Hacking the University: A Future Tense Event Recap

Naomi Davidson, Tammy Wincup, Hal Plotkin, Greg Ratliff, and Kevin Carey at the Future Tense event at the New America Foundation

Photo by Kirsten Holtz/New America Foundation

Even Socrates was skeptical of technology in higher education—he worried about the effect that a newfangled thing called writing would have on learning. According to Kevin Carey, director of the New America Foundation’s Education Policy Program, Socrates thought that the written word was the enemy of memory for students. In some ways, he was right. But there were also significant benefits to writing, and eventually, books: information could travel greater distances, was more accessible to more people, and cost a whole lot less than hiring Aristotle as your tutor.

In fact, new education technologies are almost always distrusted by the old guard, at least initially, and accused of lowering quality. On Wednesday, at a Future Tense event in Washington D.C., called “Hacking the University: Will Tech Fix Higher Education?”, it was clear that alongside the emergence of new online teaching technologies, this debate is still raging. (Future Tense is a partnership of Slate, the New America Foundation, and Arizona State University.)

So, if things like MOOCs can educate people at their leisure, at lower costs, will we still need universities? After all, almost every aspect of the basic college lecture course can be put online, as Kevin Carey pointed out. And although there are benefits to being on campus and interacting with professors and other students, they’re difficult to quantify. Still, “we need universities because most people are not autodidacts with the discipline to learn by themselves,” Adrian Sannier, chief academic technology officer of Arizona State University Online, argued. Not to mention, MOOCs are not a substitute for a college course; they’re something new and different, Robin Goldberg, chief marketing officer of the Minerva Project, added. “College courses are important, but they aren’t the totality of the educational experience.”

It’s worth noting that this isn’t the first time we’ve seen predictions of the technological slaying of universities. As panelist Jeff Selingo, the author of College (Un)Bound: The Future of Higher Education and What It Means for Students, pointed out, Newsweek asked “Who Needs College?” in 1976 on a splashy cover. But it’s Newsweek that went out of business, while there are more universities than ever. Still, Selingo said, this time it’s different. Besides the threat of technology infringing on their turf, 75 percent of colleges today have flat or declining revenue. They’ve become mini-cities, trying to do a lot for a lot of people, but the model has become too expensive for both the institutions and the students—a fact that many colleges have yet to contend with.

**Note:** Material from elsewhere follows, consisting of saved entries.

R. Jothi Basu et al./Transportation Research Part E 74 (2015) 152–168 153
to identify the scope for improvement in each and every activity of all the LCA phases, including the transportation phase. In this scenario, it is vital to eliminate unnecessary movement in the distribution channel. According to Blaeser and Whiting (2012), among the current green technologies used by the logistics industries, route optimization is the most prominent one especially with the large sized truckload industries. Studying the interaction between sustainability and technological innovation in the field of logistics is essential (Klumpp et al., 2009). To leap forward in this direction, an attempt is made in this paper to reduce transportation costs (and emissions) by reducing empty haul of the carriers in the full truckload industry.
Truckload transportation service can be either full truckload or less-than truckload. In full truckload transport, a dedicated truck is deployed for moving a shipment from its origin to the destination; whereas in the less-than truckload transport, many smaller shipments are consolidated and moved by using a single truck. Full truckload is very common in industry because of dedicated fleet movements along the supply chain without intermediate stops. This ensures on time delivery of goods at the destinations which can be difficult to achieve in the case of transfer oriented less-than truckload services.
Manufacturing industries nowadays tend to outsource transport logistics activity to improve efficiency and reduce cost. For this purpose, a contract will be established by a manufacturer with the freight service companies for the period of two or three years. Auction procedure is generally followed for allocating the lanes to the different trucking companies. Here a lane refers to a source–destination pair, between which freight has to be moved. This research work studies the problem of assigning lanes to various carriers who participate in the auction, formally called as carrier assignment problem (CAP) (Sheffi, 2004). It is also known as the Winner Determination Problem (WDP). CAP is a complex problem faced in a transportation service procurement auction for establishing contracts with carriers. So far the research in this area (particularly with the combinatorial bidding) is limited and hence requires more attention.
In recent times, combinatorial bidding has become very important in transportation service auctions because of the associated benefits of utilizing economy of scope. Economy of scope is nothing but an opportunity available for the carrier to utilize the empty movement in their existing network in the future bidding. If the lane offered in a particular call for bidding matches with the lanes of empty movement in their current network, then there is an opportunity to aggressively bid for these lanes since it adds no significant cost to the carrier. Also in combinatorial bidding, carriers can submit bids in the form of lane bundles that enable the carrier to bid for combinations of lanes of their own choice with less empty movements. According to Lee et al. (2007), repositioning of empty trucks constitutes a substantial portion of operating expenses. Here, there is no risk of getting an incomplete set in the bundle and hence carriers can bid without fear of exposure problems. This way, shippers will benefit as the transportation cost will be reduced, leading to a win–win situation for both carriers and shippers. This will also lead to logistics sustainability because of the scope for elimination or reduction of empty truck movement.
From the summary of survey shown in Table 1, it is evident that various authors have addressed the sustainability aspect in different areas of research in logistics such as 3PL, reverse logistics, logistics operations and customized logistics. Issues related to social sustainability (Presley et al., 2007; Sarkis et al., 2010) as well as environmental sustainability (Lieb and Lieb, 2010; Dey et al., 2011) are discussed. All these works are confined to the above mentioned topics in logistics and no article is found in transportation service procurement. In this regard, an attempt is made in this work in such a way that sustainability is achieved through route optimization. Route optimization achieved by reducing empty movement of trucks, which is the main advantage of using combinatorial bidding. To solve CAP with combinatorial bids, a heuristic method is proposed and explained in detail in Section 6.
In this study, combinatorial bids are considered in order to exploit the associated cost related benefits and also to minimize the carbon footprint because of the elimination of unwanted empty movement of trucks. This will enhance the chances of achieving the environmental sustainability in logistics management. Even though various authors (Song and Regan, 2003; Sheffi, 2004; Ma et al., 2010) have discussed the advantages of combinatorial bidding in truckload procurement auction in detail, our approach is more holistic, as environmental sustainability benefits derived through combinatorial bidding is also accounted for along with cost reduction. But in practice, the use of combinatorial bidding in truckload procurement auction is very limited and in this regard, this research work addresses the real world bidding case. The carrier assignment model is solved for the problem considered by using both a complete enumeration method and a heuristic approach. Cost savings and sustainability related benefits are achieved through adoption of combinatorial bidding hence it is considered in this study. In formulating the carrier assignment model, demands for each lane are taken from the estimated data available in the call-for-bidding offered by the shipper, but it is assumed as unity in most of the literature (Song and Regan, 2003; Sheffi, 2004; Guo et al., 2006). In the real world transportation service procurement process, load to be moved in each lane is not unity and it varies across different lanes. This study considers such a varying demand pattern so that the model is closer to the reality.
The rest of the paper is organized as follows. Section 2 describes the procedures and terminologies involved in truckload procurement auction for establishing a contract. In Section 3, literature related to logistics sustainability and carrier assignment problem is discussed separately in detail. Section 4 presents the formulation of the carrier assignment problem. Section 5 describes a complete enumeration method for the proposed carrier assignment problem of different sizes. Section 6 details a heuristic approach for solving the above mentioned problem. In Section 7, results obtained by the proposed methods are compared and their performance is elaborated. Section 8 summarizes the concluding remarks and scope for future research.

Universities are slow to recognize that people go to college for different reasons, Selingo said—whether as a coming of age marker, in pursuit of a career, or, of course, midlifers seeking a career change. Technology startups, however, are unbundling these different purposes and focusing on one or two buckets of higher education consumers. And, he added, smart institutions will likely end up doing the same.

That might end up benefiting everyone. The notion behind technology-mediated learning material is that it becomes more appropriate for students, Sannier told the audience—with the help of machine learning, lessons will be more personalized, let students move through material faster, and, hopefully, participate more vibrantly in their learning communities.

But one thing colleges do that MOOCs cannot yet do, for better or worse, is signal to the workforce that a graduate is employable. According to Bryan Caplan, a professor of economics at George Mason University, finishing a traditional four-year college degree indicates some degree of intelligence, work ethic, and, of course, conformity to social markers of success. Even the technology industry, which prides itself on employing people who have taken nontraditional paths, uses old-school graduate credentials to sort out potential employees. As education technologies begin to allow for some form of non-traditional credentialing, the first nonconformists are going to have a tough time of it, he predicted.

And of course, we shouldn’t forget that access to technology across the United States is unequal, and most of the companies developing new education technologies focus on those with resources, Carey reminded the audience. Hal Plotkin, a senior policy adviser in the Office of the Under Secretary of Education, agreed. “The first people using 3-D imagining technology in the classroom will not be community college students in Appalachia,” he said. There is also concern that in the near future, only the elites will have the benefit of interpersonal interaction at college, while the poor get MOOCs.

Perhaps the solution is some mix of the two, Greg Ratliff, a senior program officer at the Bill & Melinda Gates Foundation, suggested: “Technology when you want it, people when you don’t.”